Waking up before your alarm, or far passed it, feeling stressed, skipping breakfast, rushing to the university as fast as you can. You have too many things to finish in one day, do not have much time to talk or have lunch with colleagues, and feel constant pressure and stress. At the end of the day you skip your sports, maybe buy some ready-meal on your way home, where you continue working while eating. You cannot sleep at night and the next day the same riddle starts all over again. Sounds familiar? Does it apply to you or someone around you? We hope not, but recent results from a survey among PhD students at Dutch universities showed that, according to the definition, 42% might be “at risk of developing a psychiatric disorder”.


So, what’s going on? There might be a combination of external and internal factors that contribute to feelings of burn-out; external factors refer to pressure from society, competition among young adults in comparing each other’s lives on social media, and, as a consequence of much social media use, lower levels of concentration and focus on one specific task. More specifically for PhDs, there might also be comparison in output, for instance the number of papers, presentations at conferences, and publications in high impact journals, complemented by perceived pressure from supervisors. The fact that there are more PhDs than positions at the next levels of post-doc and assistant-professor might also add to the perceived pressure by those who pursue a career in academia.

What you should do: Carry on the piece about stress among PhD students above, picking up right after its last sentence.

[Data records]

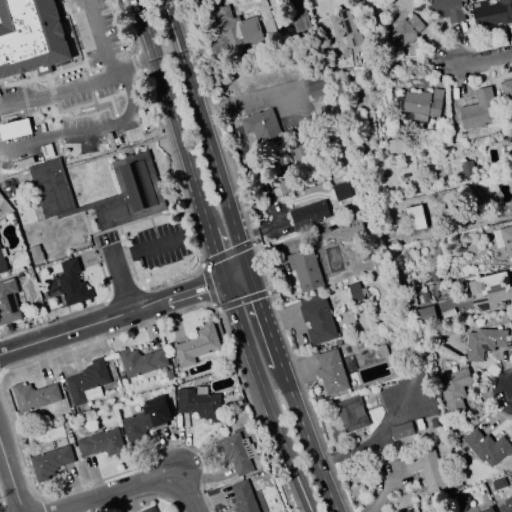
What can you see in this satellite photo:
building: (294, 8)
building: (446, 10)
building: (446, 10)
building: (491, 13)
building: (491, 13)
building: (297, 15)
building: (345, 28)
building: (346, 28)
building: (231, 31)
building: (232, 32)
building: (403, 32)
building: (402, 33)
road: (95, 41)
road: (481, 61)
road: (140, 70)
building: (315, 85)
building: (317, 85)
building: (506, 88)
building: (506, 89)
road: (68, 91)
road: (252, 102)
road: (6, 103)
road: (125, 103)
building: (419, 104)
building: (422, 104)
building: (478, 110)
building: (478, 111)
building: (261, 126)
building: (256, 133)
road: (62, 136)
road: (204, 136)
road: (180, 139)
building: (394, 145)
building: (394, 146)
building: (298, 153)
building: (511, 157)
building: (508, 163)
building: (466, 168)
building: (340, 191)
building: (341, 191)
building: (97, 192)
building: (101, 192)
building: (309, 214)
building: (308, 215)
building: (414, 218)
building: (351, 228)
building: (351, 228)
building: (503, 239)
building: (506, 240)
road: (284, 248)
road: (147, 250)
building: (36, 254)
building: (2, 264)
building: (2, 265)
building: (304, 269)
building: (305, 271)
traffic signals: (247, 273)
building: (432, 275)
road: (235, 276)
road: (121, 280)
traffic signals: (224, 280)
building: (72, 283)
building: (493, 283)
building: (494, 283)
building: (69, 284)
building: (472, 287)
building: (473, 288)
building: (353, 292)
building: (354, 292)
building: (424, 297)
building: (9, 301)
building: (8, 302)
building: (425, 315)
building: (423, 316)
road: (111, 317)
building: (346, 318)
building: (316, 319)
building: (316, 319)
building: (482, 342)
building: (483, 343)
building: (196, 345)
building: (196, 346)
building: (141, 362)
building: (142, 363)
building: (330, 372)
building: (331, 372)
building: (168, 375)
building: (87, 382)
building: (87, 383)
building: (453, 389)
building: (454, 389)
road: (289, 393)
building: (36, 395)
building: (34, 396)
road: (266, 396)
building: (198, 403)
building: (199, 403)
building: (350, 413)
building: (351, 414)
building: (145, 420)
building: (143, 422)
building: (401, 431)
building: (401, 431)
building: (102, 442)
building: (100, 444)
road: (370, 444)
building: (486, 447)
building: (487, 448)
building: (233, 453)
building: (236, 453)
building: (51, 460)
building: (50, 462)
building: (425, 468)
building: (425, 468)
road: (11, 476)
road: (135, 485)
building: (242, 497)
building: (242, 497)
building: (461, 503)
building: (461, 503)
building: (504, 505)
building: (506, 505)
building: (148, 509)
building: (149, 509)
building: (487, 510)
building: (488, 510)
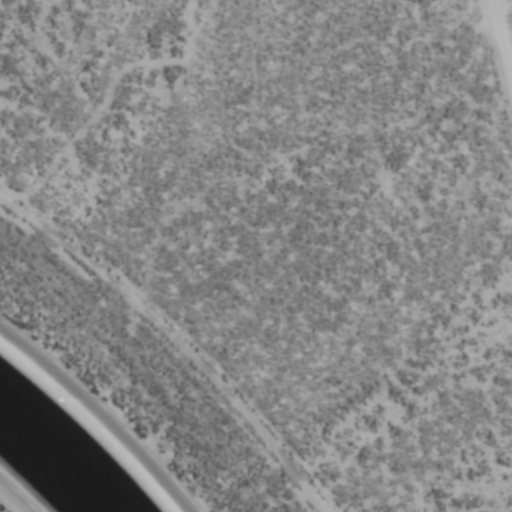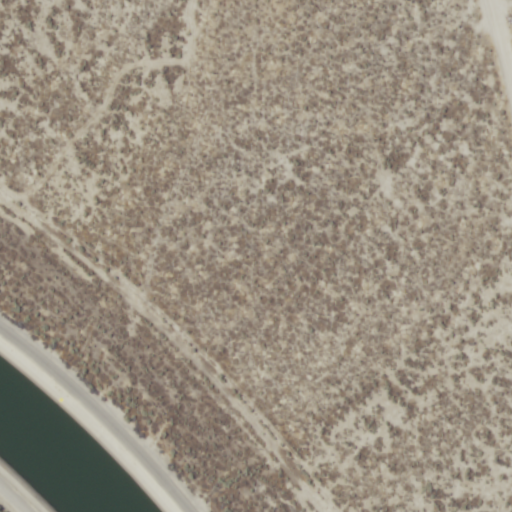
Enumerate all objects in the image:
crop: (290, 221)
road: (120, 392)
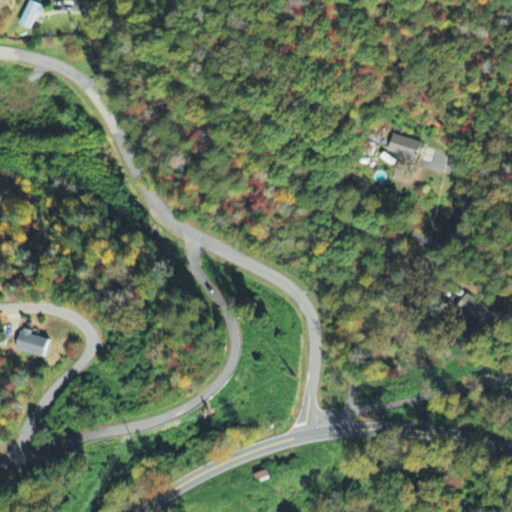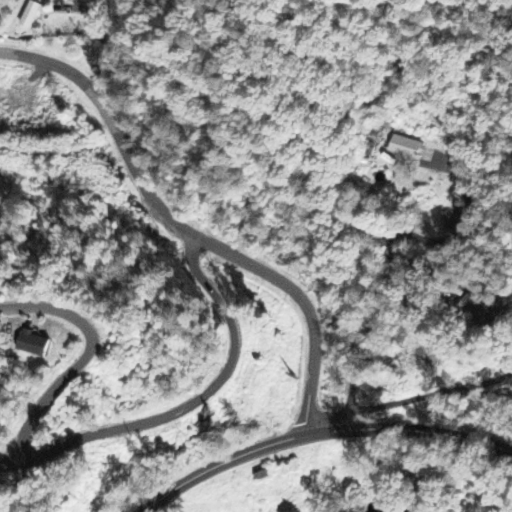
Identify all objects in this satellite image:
building: (30, 16)
building: (404, 150)
road: (185, 230)
road: (391, 261)
building: (477, 312)
building: (34, 345)
road: (86, 356)
road: (196, 401)
road: (317, 433)
building: (261, 475)
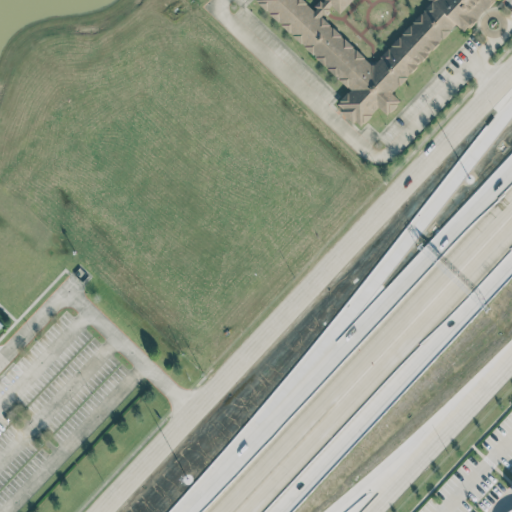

Final answer:
High goals

There are also internal, or personal factors, that contribute to the chance of having burn-out and explaining the high prevalence among PhDs: Most of us are probably hard-working, want to become better every time we write or produce something, set high goals for ourselves and are perfectionists in our work. Most of the time, these are very useful characteristics to have, but at some point they might start to work against you. Being unable to let it go, never being happy or satisfied at the end of the day with what you’ve done, work that is never really finished and always possible to improve. Those elements of our job can trigger the feeling of being not good enough, decreasing our self-efficacy and confidence and increasing the perceived work pressure and stress levels on a daily basis.


The program offers a wide variety of inspiring talks and workshops to learn about how to manage your job as a PhD student in a successful way as well as some starting points on dealing better with the workload and stress feelings. What to think of a workshop on finding your inner intuition and creativity? Learning to cope with failure, or participating in a mindfulness or laughing workshop? These and many more workshops are complemented by keynotes by Heleen de Coninck and Ad Vingerhoets, and an interesting panel discussion. Have a break with some delicious lunch and dinner, and meet with a variety of organizations and people to broaden your network and learn about job opportunities. After the day program, we offer a stimulating and varied cultural program during our evening festival.

PhD Day 2019

Are you excited yet?! Learn how to save time, stave off headaches and a potential burnout and get inspired along the way, and buy your ticket here for PhD Day 2019! We are very much looking forward to seeing you in Groningen at the Oosterpoort on September 20th!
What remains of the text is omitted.